Abstract. High spatial resolution images acquired with drones can provide useful information to farmers for devising suitable management practices and increase crop yield. Data collected as individual frames or images have to be mosaiced using pattern recognition and matching process. Most flight missions collect hundreds of photos with high overlap and side overlap in order to generate mosaic without data gaps or distortion. These frames are aligned using the location information associated with each image. The same features are identified in multiple frames for generating the mosaic. In this process, it is common to use all or most of the images which requires a lot of resources.

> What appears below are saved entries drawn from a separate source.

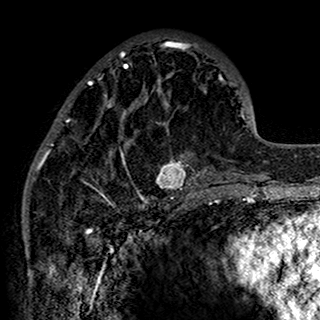
Breast MRI (dynamic contrast-enhanced), one axial slice. Slice 53 of 160 in the series (ordered by position). Cropped to one breast. Dynamic contrast-enhanced series, time point 2 of 7 at this slice position (early post-contrast). 1.5 T. TE 2.7 ms, TR 5.4 ms. 320 × 320 image matrix. Female patient.
Structures marked on this image (semi-automatic segmentation, software-assisted and operator-edited):
- enhancing-tissue mask used for the functional tumour volume (all voxels passing the contrast-enhancement thresholds inside the analysis volume; usually the tumour): box from (x=34, y=41) to (x=201, y=198) px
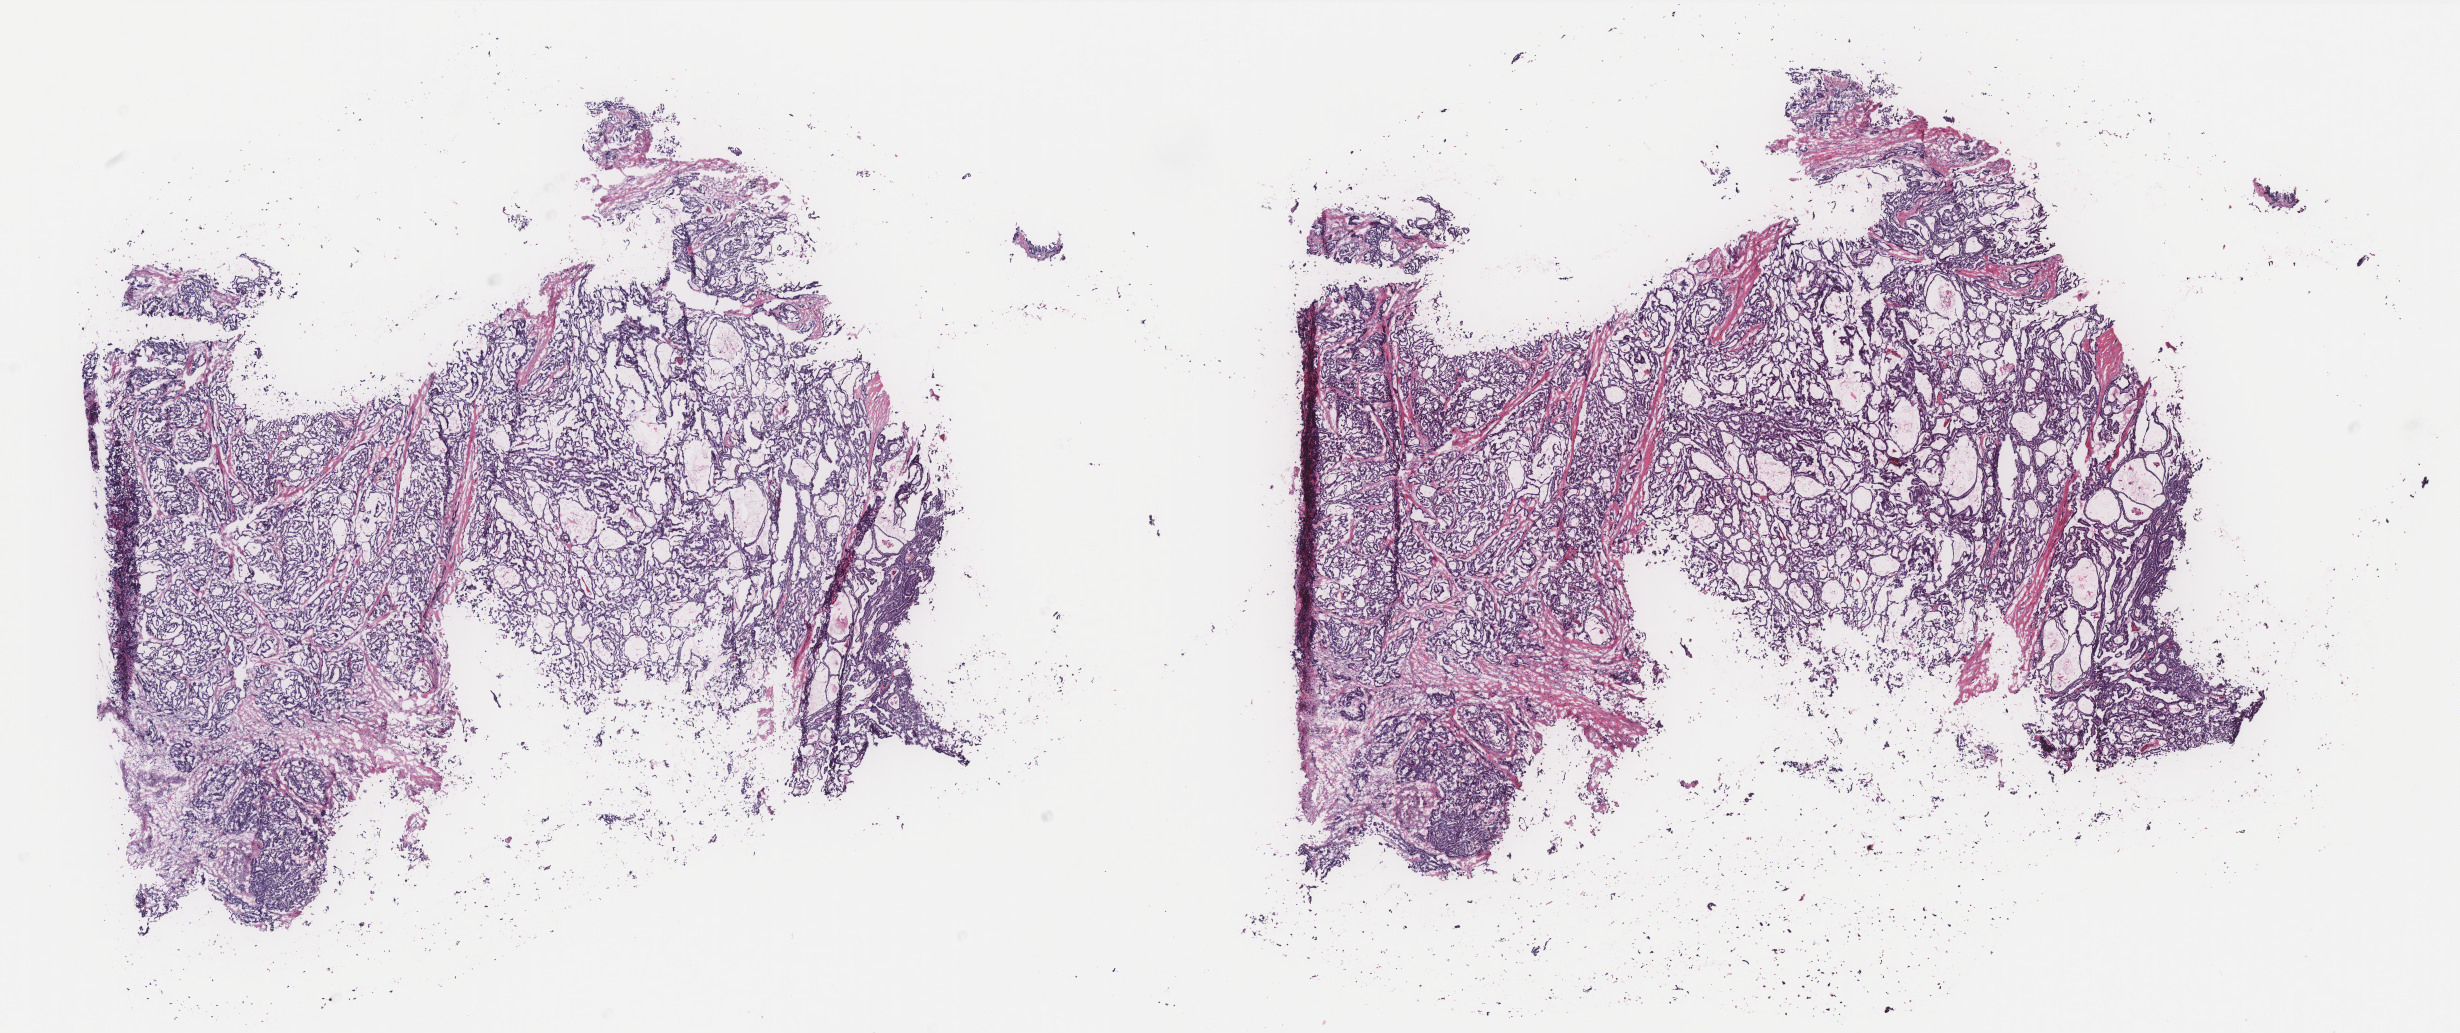
H&E-stained whole-slide image — low-resolution overview of the scanned area, about 19.7 x 8.3 mm, frozen section from the top of the tissue portion, primary tumour sample from the thyroid. Male, age 66 years at initial diagnosis. Composition of this section per pathologist review: tumour cells 85%, tumour nuclei 85%, normal cells 0%, stromal cells 15%, necrosis 0%. Inflammatory infiltration, as recorded: lymphocyte infiltration 1%, monocyte infiltration 1%, neutrophil infiltration 0%.
Diagnosis: Papillary adenocarcinoma, NOS. AJCC pathologic stage: IVA (7th edition).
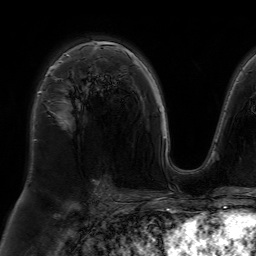
Breast MRI (dynamic contrast-enhanced), one axial slice. Position 47 of 64 along the scan axis. Cropped to one breast. Dynamic contrast-enhanced series, time point 2 of 7 at this slice position (early post-contrast). 1.5 T. TE 4.6 ms, TR 7.2 ms. 2.5 mm slice thickness. 256 × 256 image matrix. Female patient.
Annotated regions visible in this slice (semi-automatically segmented with operator editing):
- enhancing-tissue mask used for the functional tumour volume (all voxels passing the contrast-enhancement thresholds inside the analysis volume; usually the tumour): bounding box <38,53,70,126> (left, top, right, bottom; pixels)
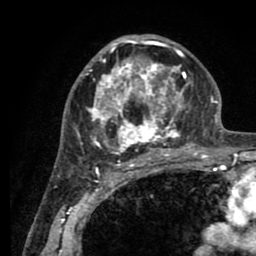
Breast MRI (dynamic contrast-enhanced), one axial slice; slice 52 of 80 in the series (ordered by position); cropped to one breast; dynamic contrast-enhanced series, time point 2 of 8 at this slice position (early post-contrast); 1.5 T; TE 2.6 ms, TR 5.6 ms; 2 mm slice thickness; 256 × 256 image matrix, field of view 170 × 170 mm. Female patient.
Annotated regions visible in this slice (semi-automatically segmented with operator editing):
- enhancing-tissue mask used for the functional tumour volume (all voxels passing the contrast-enhancement thresholds inside the analysis volume; usually the tumour): box from (x=80, y=36) to (x=193, y=161) px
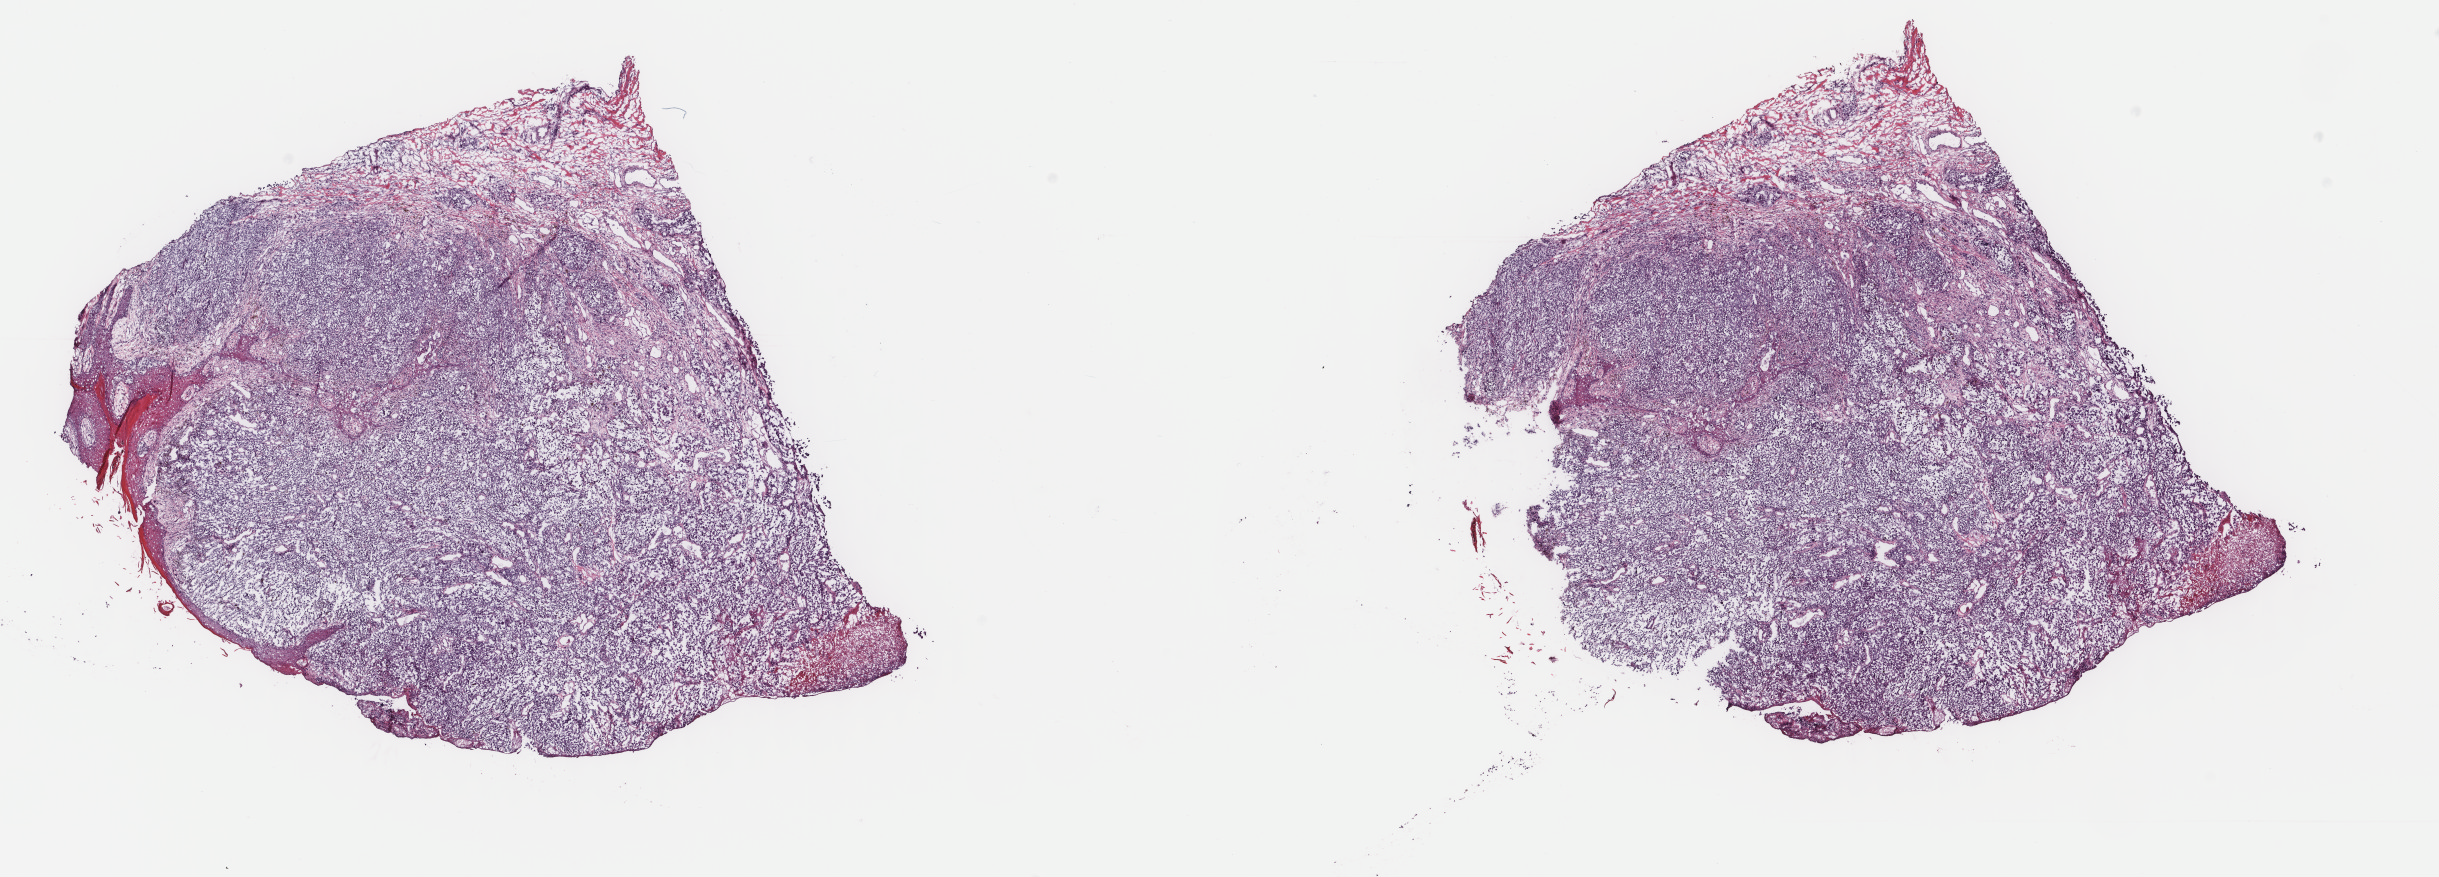
Hematoxylin and eosin (H&E) stained whole-slide image, whole scanned area (about 19.4 x 7.0 mm, slide scanned at 40x) shown as a low-resolution overview. Frozen section from the top of the tissue portion. Skin, primary tumour sample. Female, age 81 years at initial diagnosis. Composition of this section per pathologist review: tumour cells 95%, tumour nuclei 85%, normal cells 0%, stromal cells 5%, necrosis 0%. Inflammatory infiltration, as recorded: lymphocyte infiltration 0%, monocyte infiltration 0%, neutrophil infiltration 0%.
* pathologic diagnosis: Malignant melanoma, NOS
* AJCC pathologic stage: IIIC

Uploading and processing hundreds of images could take several hours to days. Many farmers and crop consultants in developing countries may not have the necessary resources to upload hundreds of images. This study assessed the optimal number of images required to generate an image mosaic for a crop field without any data gaps or distortion. Images were collected at two different heights and directions. First, the mosaic was generated using all (100%) frames followed by subsets containing 90%, through 50% of images. Results obtained will assist us to plan the settings in future flight missions for acquiring optimal number of images required for generating image mosaic.